- **OBIETTIVO DELL'ESERCIZIO**
Prosegui il brano sulla conferma di Luigi Federico Signorini alla Banca d'Italia, partendo dal punto in cui termina.

La conferma di Luigi Federico Signorini, vicedirettore della Banca d’Italia, è finita nel mirino di Di Maio e Salvini, mettendo in imbarazzo il premier Conte. Signorini è un ripolese di adozione. E’ nato a Firenze e, da quando è arrivato ai vertici di Bankitalia, vive a Roma. Il suo buen retiro, però, è da sempre in una casa, che appartiene da generazioni alla sua famiglia, sulle colline di Grassina. E’ lì che torna, ogni volta che gli è possibile, in cerca di tranquillità.
Faccio subito una premessa per lealtà con i lettori. Sono amico di Signorini da oltre quarant’anni, ciò nonostante ho la presunzione di poter dare su di lui un giudizio non condizionato dal rapporto personale. Sulle competenze di Signorini non possono esservi dubbi. Ha un curriculum sfavillante (senza necessità di imbellettamenti). Ma, soprattutto, è persona di rigore morale e onestà intellettuale. Non gli ho mai sentito prendere una posizione per opportunismo o convenienza. E’ stato critico sulla manovra finanziaria del governo? Dovrebbe essere accolto come un pregio. E’ evidente che non siamo di fronte ad un funzionario della Banca d’Italia pronto a tradire le proprie convinzioni per farsi benvolere. Quando ha dato quel giudizio sapeva chi c’era al governo e che il suo mandato era in scadenza. Quanti avrebbero fatto altrettanto?

- **DATI REGISTRATI**

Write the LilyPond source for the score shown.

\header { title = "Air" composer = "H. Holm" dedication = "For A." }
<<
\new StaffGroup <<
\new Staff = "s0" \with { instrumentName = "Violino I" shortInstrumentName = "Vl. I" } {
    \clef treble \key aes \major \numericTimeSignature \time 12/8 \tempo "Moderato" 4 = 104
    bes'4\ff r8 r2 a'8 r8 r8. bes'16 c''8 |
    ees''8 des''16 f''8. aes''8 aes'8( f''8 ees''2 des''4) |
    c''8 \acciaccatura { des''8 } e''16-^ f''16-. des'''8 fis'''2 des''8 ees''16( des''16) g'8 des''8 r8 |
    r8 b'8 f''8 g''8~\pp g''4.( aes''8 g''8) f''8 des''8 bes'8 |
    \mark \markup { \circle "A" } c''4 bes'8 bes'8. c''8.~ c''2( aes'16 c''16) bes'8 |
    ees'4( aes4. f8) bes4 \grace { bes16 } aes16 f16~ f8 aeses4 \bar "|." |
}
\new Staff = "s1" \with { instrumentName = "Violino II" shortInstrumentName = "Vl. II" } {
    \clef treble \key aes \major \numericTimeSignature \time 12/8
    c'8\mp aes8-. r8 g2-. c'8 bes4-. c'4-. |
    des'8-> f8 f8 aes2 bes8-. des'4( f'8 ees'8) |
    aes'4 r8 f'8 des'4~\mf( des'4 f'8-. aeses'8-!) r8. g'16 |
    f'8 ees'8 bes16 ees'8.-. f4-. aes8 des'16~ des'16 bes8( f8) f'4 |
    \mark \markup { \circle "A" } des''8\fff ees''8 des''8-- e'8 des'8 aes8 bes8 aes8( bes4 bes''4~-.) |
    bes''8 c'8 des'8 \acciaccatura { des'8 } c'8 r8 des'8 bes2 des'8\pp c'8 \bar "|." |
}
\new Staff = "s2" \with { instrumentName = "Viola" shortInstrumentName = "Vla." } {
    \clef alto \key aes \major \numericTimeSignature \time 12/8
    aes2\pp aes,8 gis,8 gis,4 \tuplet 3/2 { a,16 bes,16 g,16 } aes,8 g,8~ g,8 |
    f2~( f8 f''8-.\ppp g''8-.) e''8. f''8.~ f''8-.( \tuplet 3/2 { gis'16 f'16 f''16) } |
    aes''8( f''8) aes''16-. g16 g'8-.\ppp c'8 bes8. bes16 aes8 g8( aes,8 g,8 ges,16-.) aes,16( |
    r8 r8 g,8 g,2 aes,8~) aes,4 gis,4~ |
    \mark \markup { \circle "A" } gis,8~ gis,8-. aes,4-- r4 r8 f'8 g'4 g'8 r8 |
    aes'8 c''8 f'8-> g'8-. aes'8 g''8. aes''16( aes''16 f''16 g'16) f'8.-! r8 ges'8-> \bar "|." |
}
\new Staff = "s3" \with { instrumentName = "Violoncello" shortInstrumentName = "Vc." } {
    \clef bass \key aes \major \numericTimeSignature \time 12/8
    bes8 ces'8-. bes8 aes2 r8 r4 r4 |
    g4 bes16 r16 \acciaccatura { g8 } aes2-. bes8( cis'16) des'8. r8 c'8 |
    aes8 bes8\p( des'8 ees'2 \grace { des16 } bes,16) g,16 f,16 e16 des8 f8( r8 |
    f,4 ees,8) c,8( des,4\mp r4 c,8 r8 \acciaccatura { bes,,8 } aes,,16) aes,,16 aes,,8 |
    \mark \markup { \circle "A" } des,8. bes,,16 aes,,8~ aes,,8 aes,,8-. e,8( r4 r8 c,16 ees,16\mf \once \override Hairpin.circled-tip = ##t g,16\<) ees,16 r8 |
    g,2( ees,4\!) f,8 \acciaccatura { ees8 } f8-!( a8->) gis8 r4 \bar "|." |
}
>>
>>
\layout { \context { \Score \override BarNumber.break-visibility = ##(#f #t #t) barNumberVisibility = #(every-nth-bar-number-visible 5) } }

- **RISPOSTA CORRETTA**
D’altronde Signorini non è mai stato tenero con alcun governo, né si è mai fatto condizionare dai partiti. Un pregio, non un difetto. A meno che il “governo del cambiamento” aspiri a circondarsi solo di yesman. In questo caso, lo ammetto, Signorini non è la persona giusta: meglio infilare anche nella Banca d’Italia qualche quacquaraquà. I candidati non mancano.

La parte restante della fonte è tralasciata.